(Difference listings)
====
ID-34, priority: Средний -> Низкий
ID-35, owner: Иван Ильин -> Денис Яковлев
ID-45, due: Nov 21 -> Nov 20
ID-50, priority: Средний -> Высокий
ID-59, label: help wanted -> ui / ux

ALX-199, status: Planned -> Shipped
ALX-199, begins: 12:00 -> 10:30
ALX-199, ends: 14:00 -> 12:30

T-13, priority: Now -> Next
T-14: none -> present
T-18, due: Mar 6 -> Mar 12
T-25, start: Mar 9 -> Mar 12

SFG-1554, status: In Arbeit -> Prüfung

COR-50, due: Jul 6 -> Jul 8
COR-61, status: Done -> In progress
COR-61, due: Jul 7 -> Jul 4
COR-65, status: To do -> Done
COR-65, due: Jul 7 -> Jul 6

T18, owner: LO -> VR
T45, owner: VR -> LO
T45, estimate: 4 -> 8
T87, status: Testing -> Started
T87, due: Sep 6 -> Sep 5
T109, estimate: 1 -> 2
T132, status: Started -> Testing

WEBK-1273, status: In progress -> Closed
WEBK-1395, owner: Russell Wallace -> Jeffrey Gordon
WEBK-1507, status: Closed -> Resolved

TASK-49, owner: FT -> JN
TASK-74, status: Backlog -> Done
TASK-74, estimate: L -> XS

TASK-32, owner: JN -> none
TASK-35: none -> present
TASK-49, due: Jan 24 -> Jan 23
====
The records above are to be restated word for word.

__Output below__:
ID-34, priority: Средний -> Низкий
ID-35, owner: Иван Ильин -> Денис Яковлев
ID-45, due: Nov 21 -> Nov 20
ID-50, priority: Средний -> Высокий
ID-59, label: help wanted -> ui / ux

ALX-199, status: Planned -> Shipped
ALX-199, begins: 12:00 -> 10:30
ALX-199, ends: 14:00 -> 12:30

T-13, priority: Now -> Next
T-14: none -> present
T-18, due: Mar 6 -> Mar 12
T-25, start: Mar 9 -> Mar 12

SFG-1554, status: In Arbeit -> Prüfung

COR-50, due: Jul 6 -> Jul 8
COR-61, status: Done -> In progress
COR-61, due: Jul 7 -> Jul 4
COR-65, status: To do -> Done
COR-65, due: Jul 7 -> Jul 6

T18, owner: LO -> VR
T45, owner: VR -> LO
T45, estimate: 4 -> 8
T87, status: Testing -> Started
T87, due: Sep 6 -> Sep 5
T109, estimate: 1 -> 2
T132, status: Started -> Testing

WEBK-1273, status: In progress -> Closed
WEBK-1395, owner: Russell Wallace -> Jeffrey Gordon
WEBK-1507, status: Closed -> Resolved

TASK-49, owner: FT -> JN
TASK-74, status: Backlog -> Done
TASK-74, estimate: L -> XS

TASK-32, owner: JN -> none
TASK-35: none -> present
TASK-49, due: Jan 24 -> Jan 23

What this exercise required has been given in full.